Il est vrai qu’il est encore admirable dans toutes ses autres créatures, parce qu’il n’y en a aucune qui n’élève l’esprit à la connaissance de ses grandeurs. Il est admirable dans la production des fleurs, des fruits, des plantes et des animaux, où nous voyons sa beauté et sa gloire peintes avec de si vives couleurs. Il est admirable dans la création des étoiles, des planètes et des corps célestes, qui, par leur splendeur et leur incorruptibilité, sont autant de figures de sa lumière éternelle. Il est surtout admirable dans la formation de ce grand univers, où, d’un côté, la multitude presque infinie des êtres différents qui le composent, et de l’autre le bel ordre et l’harmonie merveilleuse qui se trouvent entre eux obligent les plus forts esprits à s’élever au-dessus de tout ce qui est créé, pour reconnaître un Dieu indépendant, un Dieu immortel, un Dieu tout-puissant, un Dieu plein de bonté, qui a su et a bien voulu opérer tant de miracles pour élever nos cœurs et les conduire, par les choses visibles, à la connaissance et à l’amour de ses perfections invincibles.

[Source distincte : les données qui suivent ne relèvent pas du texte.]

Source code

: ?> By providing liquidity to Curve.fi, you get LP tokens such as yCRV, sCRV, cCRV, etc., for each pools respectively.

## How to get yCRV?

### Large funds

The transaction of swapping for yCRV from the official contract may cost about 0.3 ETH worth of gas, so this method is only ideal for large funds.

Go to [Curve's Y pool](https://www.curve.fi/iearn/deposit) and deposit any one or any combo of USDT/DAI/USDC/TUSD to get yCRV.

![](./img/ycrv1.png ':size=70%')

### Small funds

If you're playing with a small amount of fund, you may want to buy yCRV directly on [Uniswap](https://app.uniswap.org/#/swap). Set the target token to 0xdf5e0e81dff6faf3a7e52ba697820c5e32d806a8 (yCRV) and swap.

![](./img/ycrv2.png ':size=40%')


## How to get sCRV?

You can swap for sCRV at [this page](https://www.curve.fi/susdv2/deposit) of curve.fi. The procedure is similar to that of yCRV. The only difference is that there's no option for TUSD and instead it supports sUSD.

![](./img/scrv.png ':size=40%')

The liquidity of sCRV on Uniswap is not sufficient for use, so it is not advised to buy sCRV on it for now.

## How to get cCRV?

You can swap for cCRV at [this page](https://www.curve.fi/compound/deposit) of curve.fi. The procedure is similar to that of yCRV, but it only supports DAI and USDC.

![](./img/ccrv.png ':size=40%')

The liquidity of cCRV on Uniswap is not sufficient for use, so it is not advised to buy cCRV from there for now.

Mais ce grand Dieu ne se fait en nulle chose si hautement admirer que dans l’âme des justes et dans les vertus qu’ils ont pratiquées ; car toutes les créatures privées d’intelligence et de raison ne sont que les signes et les vestiges de Dieu ; ce qu’on pourrait dire aussi en quelque façon des pécheurs qui se sont rendus semblables aux bêtes ; mais les Justes et les Saints, au contraire, sont les images et les copies vivantes de sa divinité, et ils ont l’honneur d’être ses amis, ses enfants par adoption, ses favoris, ses héritiers et les chers objets de ses complaisances. Saint Basile dit même que chaque Saint est un Dieu, non pas à la vérité par la perfection de sa nature, qui est la même que celle des autres hommes, mais par le bénéfice de la grâce dont son âme est comme édifiée. Ainsi, nous avons beaucoup de sujets de dire que ni la terre avec sa fécondité et l’abondance de ses fleurs et de ses fruits, ni la mer avec ses richesses et le nombre infini de ses monstres et de ses poissons, ni l’air avec ses beautés et la multitude de ses oiseaux et de ses météores, ni le feu avec ses éclairs et le terrible éclat de ses tonnerres, ni le ciel même par la splendeur de ses astres et la régularité de ses mouvements, ne nous publient si avantageusement la grandeur et la gloire de notre Dieu que l’âme d’un Saint que sa bonté a choisi pour le lieu de sa demeure, pour le vaisseau de ses grâces, pour le centre de son repos et pour l’objet de ses plus tendres amours.
Nous conclurons donc avec le Roi-Prophète que sa propre expérience a fait parler, que « Dieu est véritablement admirable en ses Saints, qu’il est le Dieu d’Israël qui a donné cette grâce et cette force à son peuple, et que son saint nom en doit être infiniment béni ».